At the behest of the BDA, the Makaton Charity has recently added a statement to a sub-tab of their website noting that Makaton is “not a complete, natural language like BSL but rather a supplementary communication system” and is intended for use with “different communities” than BSL. The BDA noted that they continue to seek the removal of the word “language” from Makaton’s marketing. No efforts by the Makaton organization to clarify the program’s uses, limits or appropriative origins are immediately visible at this time, and the charity did not respond to request for comment.

What we do know is that Makaton is working on a North American rollout.
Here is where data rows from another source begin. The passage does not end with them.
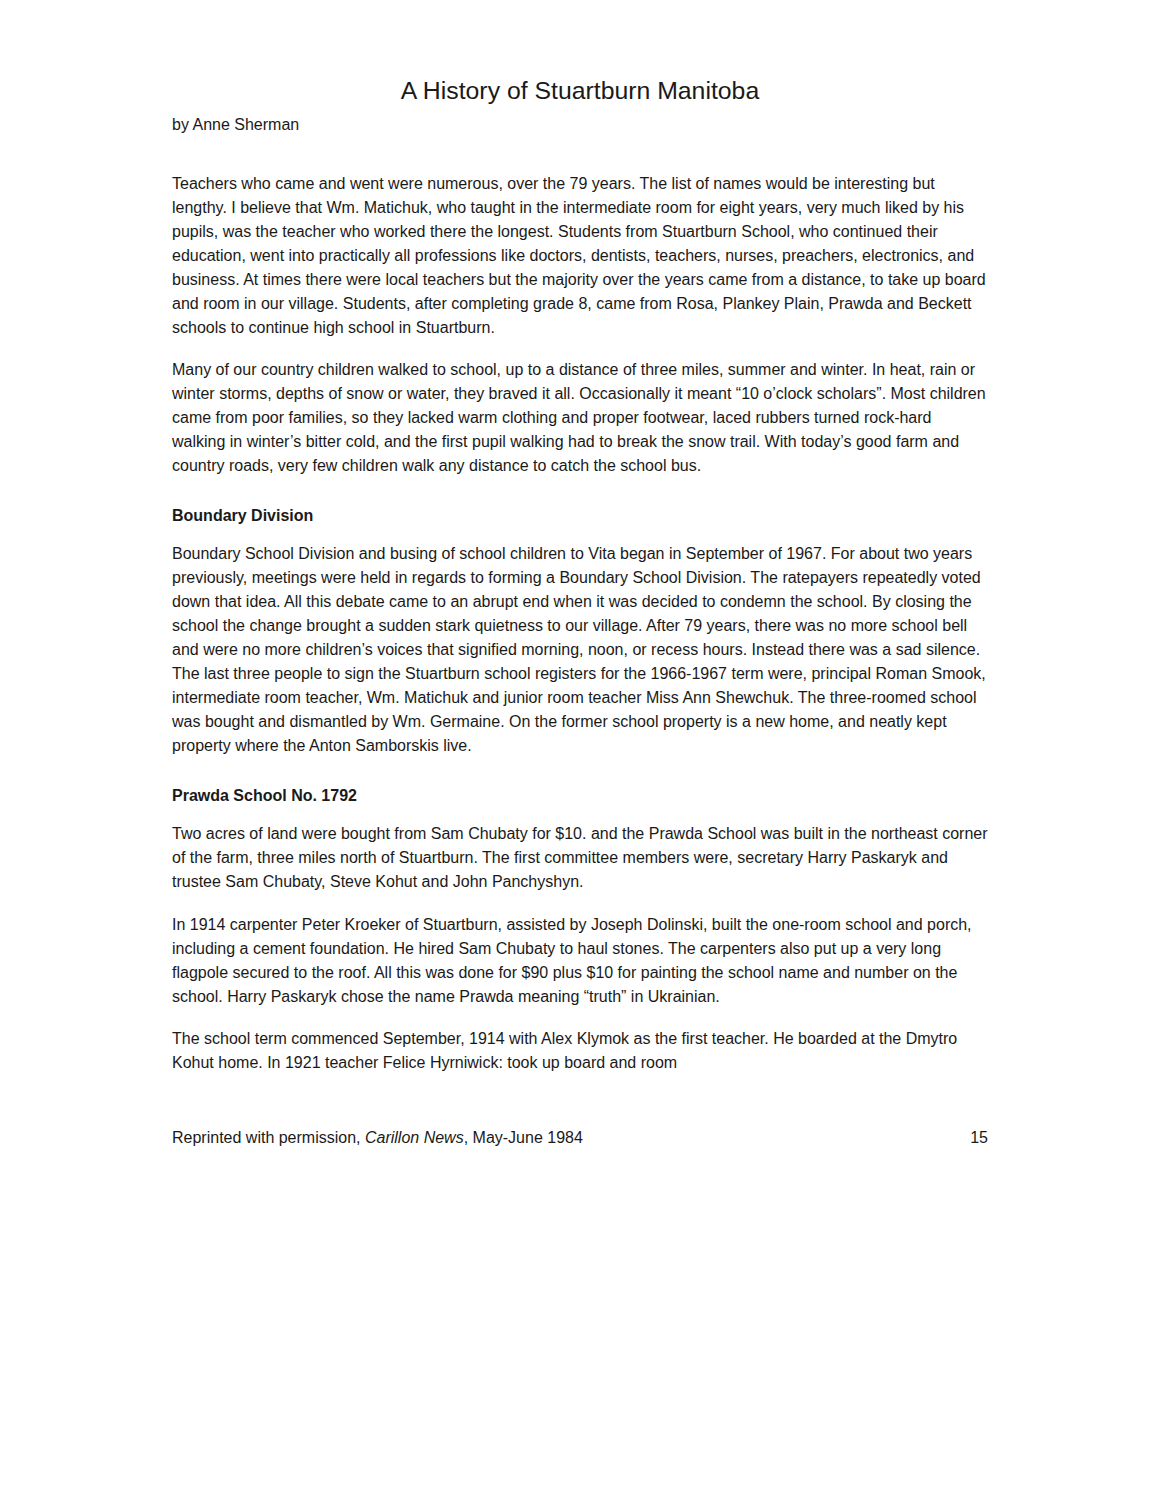A History of Stuartburn Manitoba
by Anne Sherman
Teachers who came and went were numerous, over the 79 years. The list of names would be interesting but lengthy. I believe that Wm. Matichuk, who taught in the intermediate room for eight years, very much liked by his pupils, was the teacher who worked there the longest. Students from Stuartburn School, who continued their education, went into practically all professions like doctors, dentists, teachers, nurses, preachers, electronics, and business. At times there were local teachers but the majority over the years came from a distance, to take up board and room in our village. Students, after completing grade 8, came from Rosa, Plankey Plain, Prawda and Beckett schools to continue high school in Stuartburn.
Many of our country children walked to school, up to a distance of three miles, summer and winter. In heat, rain or winter storms, depths of snow or water, they braved it all. Occasionally it meant “10 o’clock scholars”. Most children came from poor families, so they lacked warm clothing and proper footwear, laced rubbers turned rock-hard walking in winter’s bitter cold, and the first pupil walking had to break the snow trail. With today’s good farm and country roads, very few children walk any distance to catch the school bus.
Boundary Division
Boundary School Division and busing of school children to Vita began in September of 1967. For about two years previously, meetings were held in regards to forming a Boundary School Division. The ratepayers repeatedly voted down that idea. All this debate came to an abrupt end when it was decided to condemn the school. By closing the school the change brought a sudden stark quietness to our village. After 79 years, there was no more school bell and were no more children’s voices that signified morning, noon, or recess hours. Instead there was a sad silence. The last three people to sign the Stuartburn school registers for the 1966-1967 term were, principal Roman Smook, intermediate room teacher, Wm. Matichuk and junior room teacher Miss Ann Shewchuk. The three-roomed school was bought and dismantled by Wm. Germaine. On the former school property is a new home, and neatly kept property where the Anton Samborskis live.
Prawda School No. 1792
Two acres of land were bought from Sam Chubaty for $10. and the Prawda School was built in the northeast corner of the farm, three miles north of Stuartburn. The first committee members were, secretary Harry Paskaryk and trustee Sam Chubaty, Steve Kohut and John Panchyshyn.
In 1914 carpenter Peter Kroeker of Stuartburn, assisted by Joseph Dolinski, built the one-room school and porch, including a cement foundation. He hired Sam Chubaty to haul stones. The carpenters also put up a very long flagpole secured to the roof. All this was done for $90 plus $10 for painting the school name and number on the school. Harry Paskaryk chose the name Prawda meaning “truth” in Ukrainian.
The school term commenced September, 1914 with Alex Klymok as the first teacher. He boarded at the Dmytro Kohut home. In 1921 teacher Felice Hyrniwick: took up board and room
Reprinted with permission, Carillon News, May-June 1984
15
Their placeholder website lists a future online course promising access to the “language program” that “has helped millions of children and adults with communication worldwide” for $650. If past programs are any indication, most of the signs for North American Makaton will be taken from ASL, when not altogether made up. Whatever the case, the result will be that disabled nonspeaking folks who today learn ASL and communicate openly with deaf and other signing people in a fully realized language will, under Makaton, end up even more isolated, their expressions limited to the world behind a paywall and dependent on the whims of those who see the human right to language as their road to revenue.